In embodiments of the invention, by implementing method 100, an optimal length to diameter ratio for an adsorption column with an ion-exchange resin as the adsorbent used in adsorbing an aldehyde from a mixture of monoethylene glycol, water, and/or other ionic impurities is in a range of 2.2 to 5.5 and all ranges and values there between including ranges of 2.2 to 2.5, 2.5 to 2.8, 2.8 to 3.1, 3.1 to 3.4, 3.4 to 3.7, 3.7 to 4.0, 4.0 to 4.3, 4.3 to 4.6, 4.6 to 4.9, 4.9 to 5.2, and 5.2 to 5.5. In embodiments of the invention, an optimal length to diameter ratio for an adsorption column with an ion-exchange resin as the adsorbent used in adsorbing an aldehyde from a mixture of monoethylene glycol, water, and/or other ionic impurities is preferably about 4.1.

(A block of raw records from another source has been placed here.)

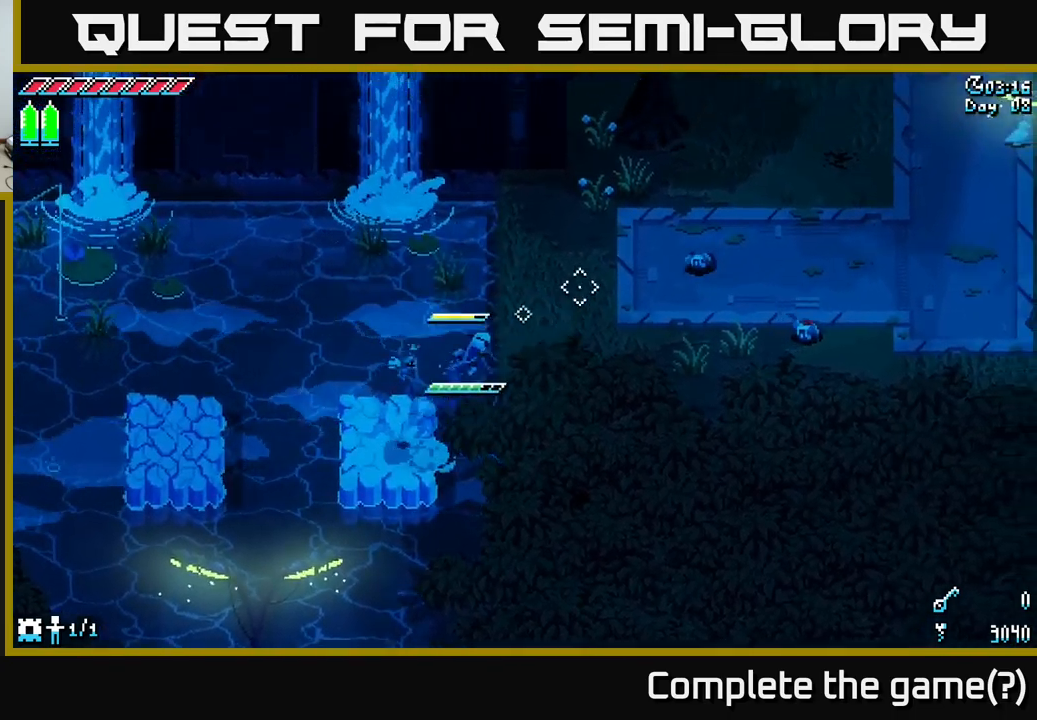
{"buttons": ["X"], "left_stick": "up-right", "right_stick": "center", "events": [[66, "A", "up"], [300, "R2", "down"], [416, "R2", "up"]]}
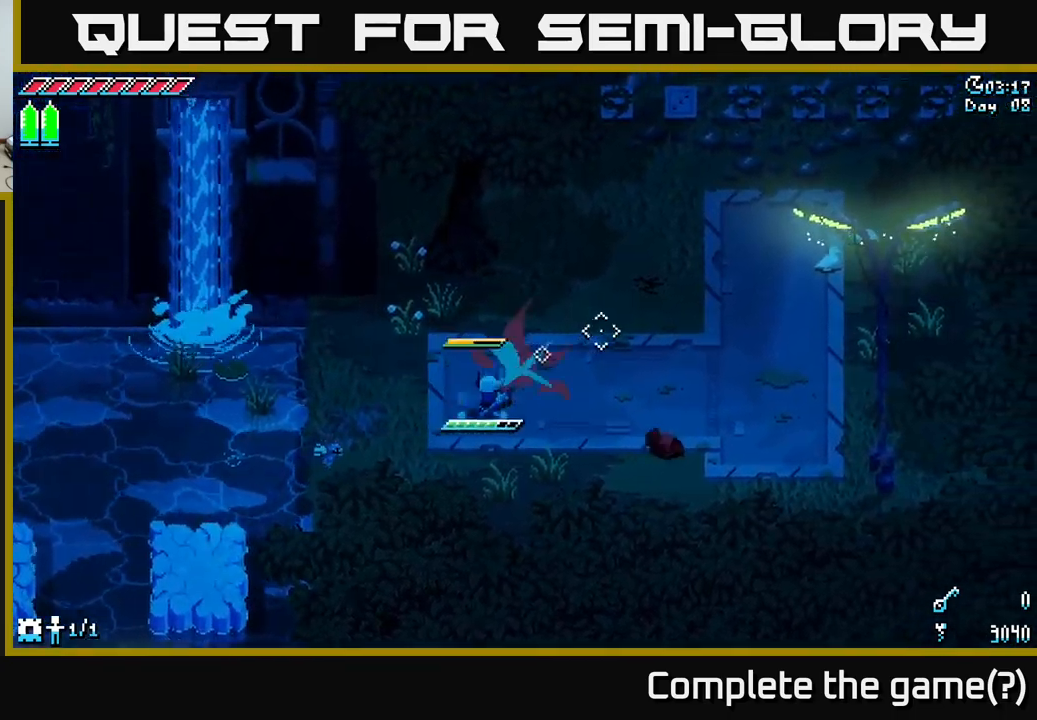
{"buttons": [], "left_stick": "right", "right_stick": "center", "events": [[183, "X", "up"], [233, "left_stick", "right"]]}
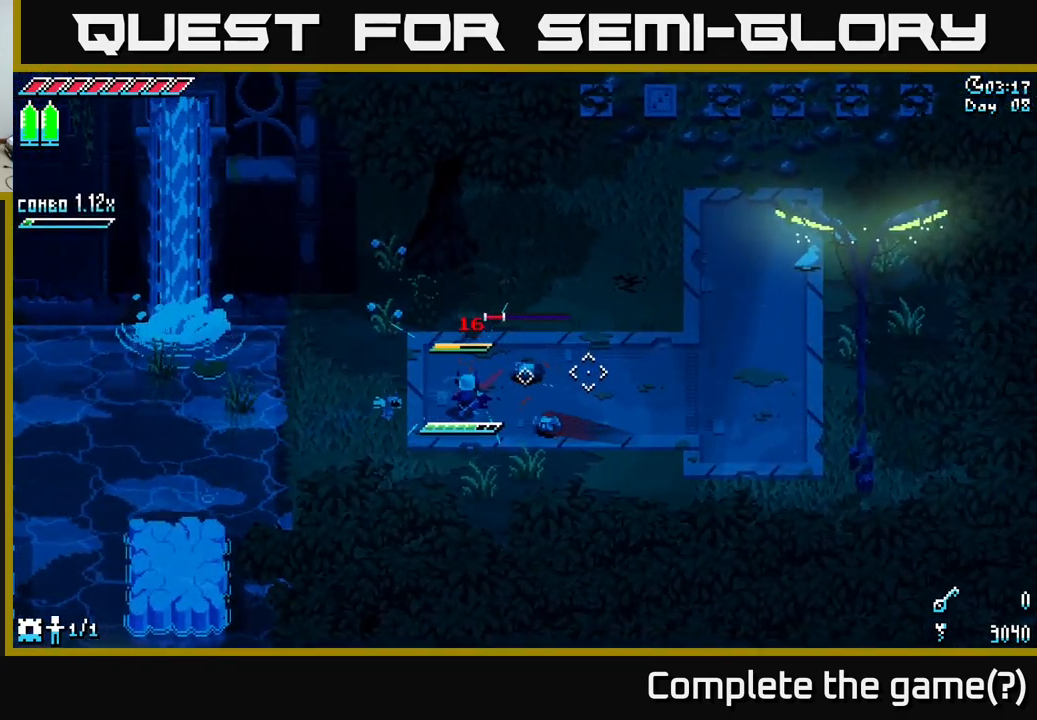
{"buttons": [], "left_stick": "right", "right_stick": "center", "events": [[100, "R2", "down"], [166, "R2", "up"]]}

As part of the disclosure of the present invention, specific examples are included below. The examples are for illustrative purposes only and are not intended to limit the invention. Those of ordinary skill in the art will readily recognize parameters that can be changed or modified to yield essentially the same results.

Example 1 Adsorption of Urea Using an Adsorption Column with Optimal L/D Ratio

Adsorption of urea using an adsorption column from a dialysate buffer was conducted. In this experiment, a glass column was packed with activated carbon while maintaining L/D ratio as 5 in all the experiments. Packed column was wetted with distilled water for 24 hours before carrying out the urea adsorption experiments. Dialysate fluid composition having a urea concentration of 2000 ppm was poured from the top and passed through the column while applying a constant vacuum of 0.08 MPa at the bottom. The flowrate was observed as 1.5 ml/minute under employed experimental conditions. Aliquots were collected at different time interval over the period of 90-180 minutes and urea concentration was estimated.

Adsorption of urea with activated carbon as the adsorbent in batch conditions was conducted as a control. In the control experiment, a conical flask was charged with dialysate buffer loaded with 10 wt. % activated carbon and put on a shaker at 150 rpm at room temperature. After 24 hours, an aliquot was taken out from the solution, filtered and used for urea content analysis.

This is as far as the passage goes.